Operational Partnership: Following political agreement, the Secretariat completed re-verification and regrouping simultaneously in all seven cantonments and 21 camps. 17,052 MACs were given new Special Committee ID cards with 2,550 found missing. Just over 9,000 chose integration with less than 8,000 opting voluntary exit. Only a handful chose the rehabilitation packages. Next phase of work reduced the number of camps to fifteen. The closed camps were handed over to the NA and the APF. The third phase work led to the handover of the weapons containers and perimeter security to the NA. Finally, a selection process ascertained the number of MACs opting and qualifying for integration. The rest were given cheques for voluntary exit. So, within a short time the Secretariat fulfilled its vital responsibility without major problem and this part of Nepal's peace process was completed.
· I & R of large number of MACs at 28 locations in the physical terrain, political environment, work culture and mindset of current Nepal was a management nightmare. Logistic and manpower needs were huge. Careful and detailed operational planning and preparations were crucial. One small problem in one area could spread and delay or even derail the process. So, tact in handling each individual case was vital.
· In this huge, complex and sensitive task, integrity, hard work and dedication of the members of the Secretariat played the most crucial role. Their sense of mission and commitment to the larger good overrode many personal grievances, several administrative shortcomings and political differences.

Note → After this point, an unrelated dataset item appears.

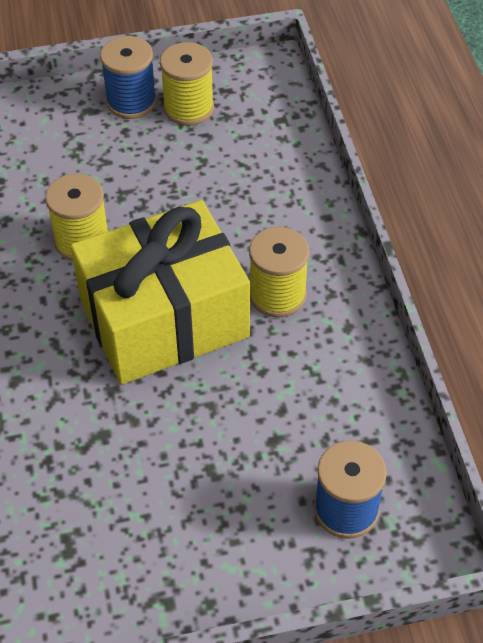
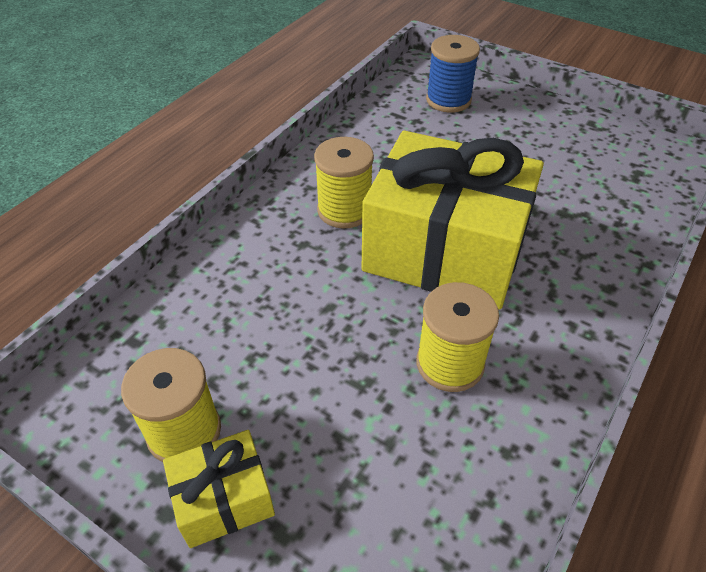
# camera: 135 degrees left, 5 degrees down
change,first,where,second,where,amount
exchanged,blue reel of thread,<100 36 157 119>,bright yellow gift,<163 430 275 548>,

· Operational experience of the Coordinator, partnership of other members and the staff to go beyond the call of duty made this project successful. Cabinet Secretary Madhav Ghimire, Member Secretary of the Special Committee, helped "de-bureaucratize" many things that could have otherwise been stuck. Readiness of the security forces, especially the NA fulfilling the instructions given to them often at short notice is praiseworthy. On the whole, this experience proved that with leadership and motivation Nepalese can handle difficult tasks as effectively, if not better than trained, experienced and highly paid international experts.
Issues for reflection: This stage of work has been done. But some issues for reflection remain:
· The UCPNM has formally renounced violence and the CPN-M is today defending multi party democracy and separation of powers and so unlikely to return to violent politics in the current situation. Reports on the MACs undergoing training and opting voluntary exit are also positive. Prolonged political transition must not be allowed to adversely affect the transformation of the Maoist parties and influence the former MACs inside the NA and active in politics and society.
· Would it have been better for the country in the long run to integrate more MACs into the closed environment of the NA with rigorous retraining or sending them into society with cash? The Special Committee took a risk in offering generous monetary incentive for voluntary exit. How to minimize the risks of the former combatants being misused by some violent political groups or criminals in the future?
· Why did so few MACS choose the rehabilitation option? Would a monitoring mechanism be useful in case the MACs opting voluntary exit needed and sought help? Reflections on these and other questions would have been useful before or may still be necessary now.
Conclusions: Post Cold-war conflicts are mostly internal in the developing world but the intellectual tools for conflict resolution and peace building are developed elsewhere. Financial support and operational leadership also come from mainly multinational arrangements. External roles interfaced with local interests can create problems of intellectual ownership, political leadership and managerial expertise. Nepal initially faced these problems. But, driven by the power of ideas political will took back the intellectual ownership making this part of Nepal's peace process a truly nationally driven exercise. Finally political leadership supported by operational partnership led to the success of the SIR of the MACs.
Nepal's political conflict is far from over. Despite some dilemmas, the significant contribution of the successful SIR of the MACs is in transforming violent conflict into peaceful competition for power, at least for now. But then the transition should be managed well and completed soon. Otherwise things we consider success today may unravel tomorrow. Hopefully, sooner than later, with some measures of healing the wounds, wiping the tears and finally promulgation of the new democratic constitution, Nepal's peace process can be theorized as a new model of restoring peace in conflict torn societies.